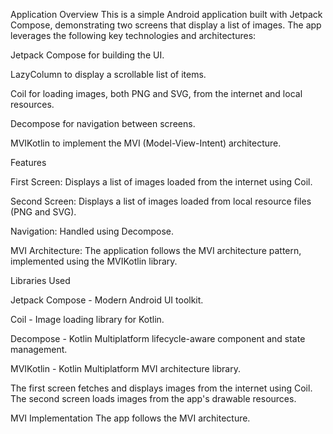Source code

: Application Overview
This is a simple Android application built with Jetpack Compose, demonstrating two screens that display a list of images. The app leverages the following key technologies and architectures:

Jetpack Compose for building the UI.

LazyColumn to display a scrollable list of items.

Coil for loading images, both PNG and SVG, from the internet and local resources.

Decompose for navigation between screens.

MVIKotlin to implement the MVI (Model-View-Intent) architecture.

Features

First Screen: Displays a list of images loaded from the internet using Coil.

Second Screen: Displays a list of images loaded from local resource files (PNG and SVG).

Navigation: Handled using Decompose.

MVI Architecture: The application follows the MVI architecture pattern, implemented using the MVIKotlin library.


Libraries Used

Jetpack Compose - Modern Android UI toolkit.

Coil - Image loading library for Kotlin.

Decompose - Kotlin Multiplatform lifecycle-aware component and state management.

MVIKotlin - Kotlin Multiplatform MVI architecture library.




The first screen fetches and displays images from the internet using Coil.
The second screen loads images from the app's drawable resources.

MVI Implementation The app follows the MVI architecture.



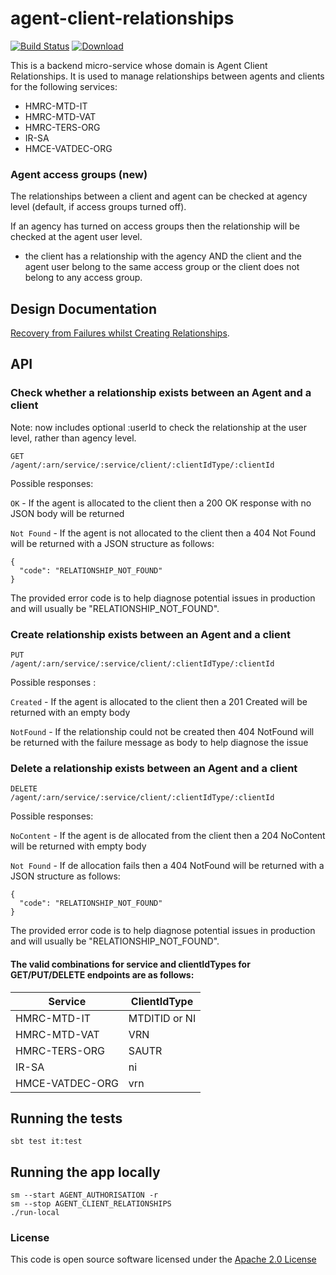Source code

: # agent-client-relationships

[![Build Status](https://travis-ci.org/hmrc/agent-client-relationships.svg)](https://travis-ci.org/hmrc/agent-client-relationships) [ ![Download](https://api.bintray.com/packages/hmrc/releases/agent-client-relationships/images/download.svg) ](https://bintray.com/hmrc/releases/agent-client-relationships/_latestVersion)

This is a backend micro-service whose domain is Agent Client Relationships.
It is used to manage relationships between agents and clients for the following services:
 - HMRC-MTD-IT
 - HMRC-MTD-VAT
 - HMRC-TERS-ORG
 - IR-SA 
 - HMCE-VATDEC-ORG

### Agent access groups (new)

The relationships between a client and agent can be checked at agency level (default, if access groups turned off).

If an agency has turned on access groups then the relationship will be checked at the agent user level.
* the client has a relationship with the agency AND the client and the agent user belong to the same access group or the client does not belong to any access group.

## Design Documentation

[Recovery from Failures whilst Creating Relationships](docs/recovery.md).

## API

### Check whether a relationship exists between an Agent and a client

Note: now includes optional :userId to check the relationship at the user level, rather than agency level.

`GET              /agent/:arn/service/:service/client/:clientIdType/:clientId`

Possible responses:

`OK` - If the agent is allocated to the client then a 200 OK response with no JSON body will be returned 

`Not Found` - If the agent is not allocated to the client then a 404 Not Found will be returned with a JSON structure as follows:

    {
      "code": "RELATIONSHIP_NOT_FOUND"
    }

The provided error code is to help diagnose potential issues in production and will usually be "RELATIONSHIP_NOT_FOUND".

### Create relationship exists between an Agent and a client
`PUT              /agent/:arn/service/:service/client/:clientIdType/:clientId`

Possible responses :
 
 `Created` - If the agent is allocated to the client then a 201 Created will be returned with an empty body
 
 `NotFound` - If the relationship could not be created then 404 NotFound will be returned with the failure message 
 as body to help diagnose the issue
 
### Delete a relationship exists between an Agent and a client
`DELETE           /agent/:arn/service/:service/client/:clientIdType/:clientId`

Possible responses:

`NoContent` - If the agent is de allocated from the client then a 204 NoContent will be returned with empty body

`Not Found` - If de allocation fails then a 404 NotFound will be returned with a JSON structure as follows:

    {
      "code": "RELATIONSHIP_NOT_FOUND"
    }

The provided error code is to help diagnose potential issues in production and will usually be "RELATIONSHIP_NOT_FOUND". 

#### The valid combinations for service and clientIdTypes for GET/PUT/DELETE endpoints are as follows: 

 | Service         | ClientIdType |
 | -------------   | ------------ |
 | HMRC-MTD-IT     | MTDITID or NI|
 | HMRC-MTD-VAT    | VRN          |
 | HMRC-TERS-ORG   | SAUTR        |
 | IR-SA           | ni           |
 | HMCE-VATDEC-ORG | vrn          |


## Running the tests

    sbt test it:test

## Running the app locally

    sm --start AGENT_AUTHORISATION -r
    sm --stop AGENT_CLIENT_RELATIONSHIPS
    ./run-local

### License

This code is open source software licensed under the [Apache 2.0 License]("http://www.apache.org/licenses/LICENSE-2.0.html")

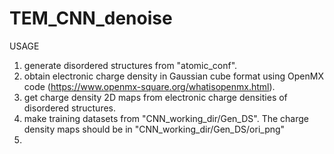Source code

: # TEM_CNN_denoise

USAGE
1. generate disordered structures from "atomic_conf".
2. obtain electronic charge density in Gaussian cube format using OpenMX code (https://www.openmx-square.org/whatisopenmx.html).
3. get charge density 2D maps from electronic charge densities of disordered structures.
4. make training datasets from "CNN_working_dir/Gen_DS". The charge density maps should be in "CNN_working_dir/Gen_DS/ori_png"
5. 
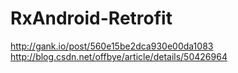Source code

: # RxAndroid-Retrofit
http://gank.io/post/560e15be2dca930e00da1083
http://blog.csdn.net/offbye/article/details/50426964

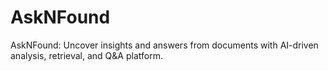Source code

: # AskNFound
AskNFound: Uncover insights and answers from documents with AI-driven analysis, retrieval, and Q&amp;A platform.
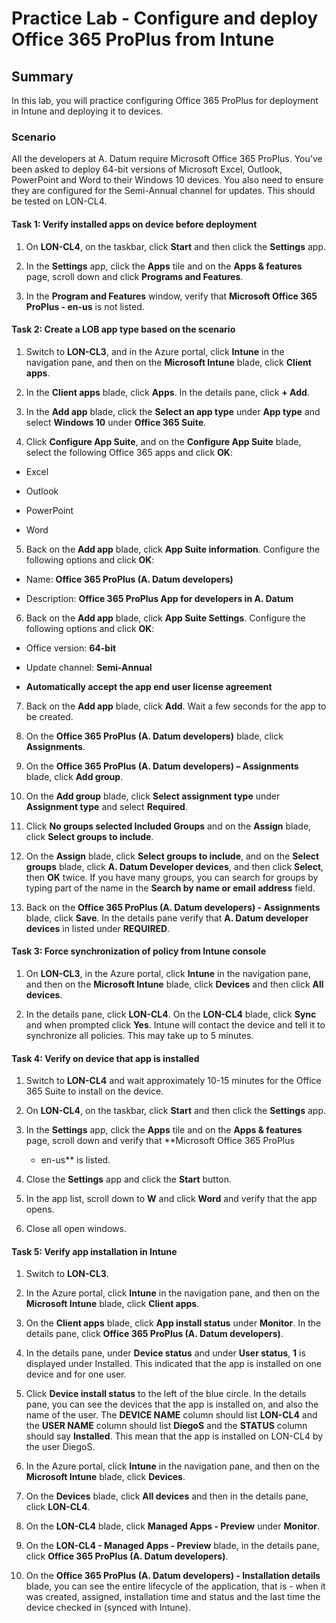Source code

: # Practice Lab - Configure and deploy Office 365 ProPlus from Intune

## Summary

In this lab, you will practice configuring Office 365 ProPlus for deployment in Intune and deploying it to devices.


### Scenario

All the developers at A. Datum require Microsoft Office 365 ProPlus.  You've been asked to deploy  64-bit versions of Microsoft Excel, Outlook, PowerPoint and Word to their Windows 10 devices. You also need to ensure they are configured for the Semi-Annual channel for updates. This should be tested on LON-CL4.

#### Task 1: Verify installed apps on device before deployment

1.  On **LON-CL4**, on the taskbar, click **Start** and then click the
    **Settings** app.

2.  In the **Settings** app, click the **Apps** tile and on the **Apps &
    features** page, scroll down and click **Programs and Features**.

3.  In the **Program and Features** window, verify that **Microsoft Office 365
    ProPlus - en-us** is not listed.

#### Task 2: Create a LOB app type based on the scenario

1.  Switch to **LON-CL3**, and in the Azure portal, click **Intune** in the
    navigation pane, and then on the **Microsoft Intune** blade, click **Client
    apps**.

2.  In the **Client apps** blade, click **Apps**. In the details pane, click **+
    Add**.

3.  In the **Add app** blade, click the **Select an app type** under **App
    type** and select **Windows 10** under **Office 365 Suite**.

4.  Click **Configure App Suite**, and on the **Configure App Suite** blade,
    select the following Office 365 apps and click **OK**:

-   Excel

-   Outlook

-   PowerPoint

-   Word

5.  Back on the **Add app** blade, click **App Suite information**. Configure
    the following options and click **OK**:

-   Name: **Office 365 ProPlus (A. Datum developers)**

-   Description: **Office 365 ProPlus App for developers in A. Datum**

6.  Back on the **Add app** blade, click **App Suite Settings**. Configure the
    following options and click **OK**:

-   Office version: **64-bit**

-   Update channel: **Semi-Annual**

-   **Automatically accept the app end user license agreement**

7.  Back on the **Add app** blade, click **Add**. Wait a few seconds for the app
    to be created.

8.  On the **Office 365 ProPlus (A. Datum developers)** blade, click
    **Assignments**.

9.  On the **Office 365 ProPlus (A. Datum developers) – Assignments** blade,
    click **Add group**.

10.  On the **Add group** blade, click **Select assignment type** under
    **Assignment type** and select **Required**.

11.  Click **No groups selected Included Groups** and on the **Assign** blade,
    click **Select groups to include**.

12.  On the **Assign** blade, click **Select groups to include**, and on the
    **Select groups** blade, click **A. Datum Developer devices**, and then
    click **Select**, then **OK** twice. If you have many groups, you can search
    for groups by typing part of the name in the **Search by name or email
    address** field.

13.  Back on the **Office 365 ProPlus (A. Datum developers) - Assignments**
    blade, click **Save**. In the details pane verify that **A. Datum developer
    devices** in listed under **REQUIRED**.

#### Task 3: Force synchronization of policy from Intune console

1.  On **LON-CL3**, in the Azure portal, click **Intune** in the navigation
    pane, and then on the **Microsoft Intune** blade, click **Devices** and then
    click **All devices**.

2.  In the details pane, click **LON-CL4**. On the **LON-CL4** blade, click
    **Sync** and when prompted click **Yes**. Intune will contact the device and
    tell it to synchronize all policies. This may take up to 5 minutes.

#### Task 4: Verify on device that app is installed

1.  Switch to **LON-CL4** and wait approximately 10-15 minutes for the Office
    365 Suite to install on the device.

2.  On **LON-CL4**, on the taskbar, click **Start** and then click the
    **Settings** app.

3.  In the **Settings** app, click the **Apps** tile and on the **Apps &
    features** page, scroll down and verify that **Microsoft Office 365 ProPlus
    - en-us** is listed.

4.  Close the **Settings** app and click the **Start** button.

5.  In the app list, scroll down to **W** and click **Word** and verify that the
    app opens.

6.  Close all open windows.

#### Task 5: Verify app installation in Intune

1.  Switch to **LON-CL3**.

2.  In the Azure portal, click **Intune** in the navigation pane, and then on
    the **Microsoft Intune** blade, click **Client apps**.

3.  On the **Client apps** blade, click **App install status** under
    **Monitor**. In the details pane, click **Office 365 ProPlus (A. Datum
    developers)**.

4.  In the details pane, under **Device status** and under **User status**,
    **1** is displayed under Installed. This indicated that the app is installed
    on one device and for one user.

5.  Click **Device install status** to the left of the blue circle. In the
    details pane, you can see the devices that the app is installed on, and also
    the name of the user. The **DEVICE NAME** column should list **LON-CL4** and
    the **USER NAME** column should list **DiegoS** and the **STATUS** column
    should say **Installed**. This mean that the app is installed on LON-CL4 by
    the user DiegoS.

6.  In the Azure portal, click **Intune** in the navigation pane, and then on
    the **Microsoft Intune** blade, click **Devices**.

7.  On the **Devices** blade, click **All devices** and then in the details
    pane, click **LON-CL4**.

8.  On the **LON-CL4** blade, click **Managed Apps - Preview** under
    **Monitor**.

9.  On the **LON-CL4 - Managed Apps - Preview** blade, in the details pane,
    click **Office 365 ProPlus (A. Datum developers)**.

10. On the **Office 365 ProPlus (A. Datum developers) - Installation details**
    blade, you can see the entire lifecycle of the application, that is - when
    it was created, assigned, installation time and status and the last time the
    device checked in (synced with Intune).
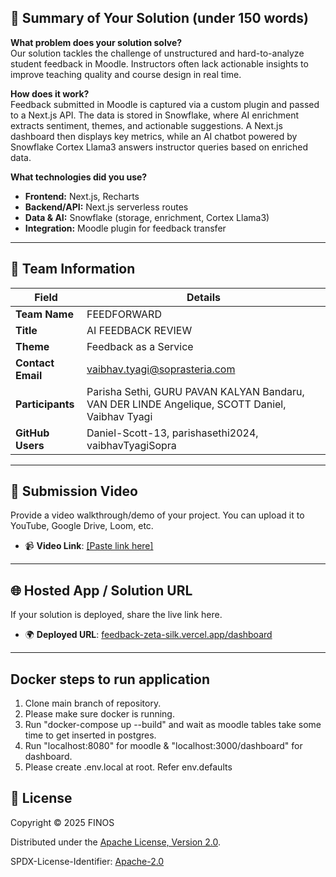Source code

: ## 📄 Summary of Your Solution (under 150 words)

**What problem does your solution solve?**  
Our solution tackles the challenge of unstructured and hard-to-analyze student feedback in Moodle. Instructors often lack actionable insights to improve teaching quality and course design in real time.  

**How does it work?**  
Feedback submitted in Moodle is captured via a custom plugin and passed to a Next.js API. The data is stored in Snowflake, where AI enrichment extracts sentiment, themes, and actionable suggestions. A Next.js dashboard then displays key metrics, while an AI chatbot powered by Snowflake Cortex Llama3 answers instructor queries based on enriched data.  

**What technologies did you use?**  
- **Frontend:** Next.js, Recharts
- **Backend/API:** Next.js serverless routes  
- **Data & AI:** Snowflake (storage, enrichment, Cortex Llama3)  
- **Integration:** Moodle plugin for feedback transfer  

---

## 👥 Team Information

| Field             | Details                                                                 |
| ----------------- | ----------------------------------------------------------------------- |
| **Team Name**     | FEEDFORWARD                                                             |
| **Title**         | AI FEEDBACK REVIEW                                                      |
| **Theme**         | Feedback as a Service                                                   |
| **Contact Email** | vaibhav.tyagi@soprasteria.com                                           |
| **Participants**  | Parisha Sethi, GURU PAVAN KALYAN Bandaru, VAN DER LINDE Angelique, SCOTT Daniel, Vaibhav Tyagi |
| **GitHub Users**  | Daniel-Scott-13, parishasethi2024, vaibhavTyagiSopra                    |

---

## 🎥 Submission Video

Provide a video walkthrough/demo of your project. You can upload it to YouTube, Google Drive, Loom, etc.  

- 📹 **Video Link**: [\[Paste link here\]](https://drive.google.com/file/d/16o6EydlAruo3hiaELfTdoj3O0AD5X3u4/view?usp=sharing)

---

## 🌐 Hosted App / Solution URL

If your solution is deployed, share the live link here.  

- 🌍 **Deployed URL**: [feedback-zeta-silk.vercel.app/dashboard](https://feedback-zeta-silk.vercel.app/dashboard)

---

## Docker steps to run application

1) Clone main branch of repository.
2) Please make sure docker is running.
3) Run "docker-compose up --build" and wait as moodle tables take some time to get inserted in postgres.
4) Run "localhost:8080" for moodle & "localhost:3000/dashboard" for dashboard.
5) Please create .env.local at root. Refer env.defaults

## 📜 License

Copyright © 2025 FINOS  

Distributed under the [Apache License, Version 2.0](http://www.apache.org/licenses/LICENSE-2.0).  

SPDX-License-Identifier: [Apache-2.0](https://spdx.org/licenses/Apache-2.0)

──────

● EXERCISE: Copy the listing word for word, starting at its beginning and going on through the line that contains "Coil for loading", including that line. Leave the pictures out of your answer.

● THE ANSWER:
Source code

: Application Overview
This is a simple Android application built with Jetpack Compose, demonstrating two screens that display a list of images. The app leverages the following key technologies and architectures:

Jetpack Compose for building the UI.

LazyColumn to display a scrollable list of items.

Coil for loading images, both PNG and SVG, from the internet and local resources.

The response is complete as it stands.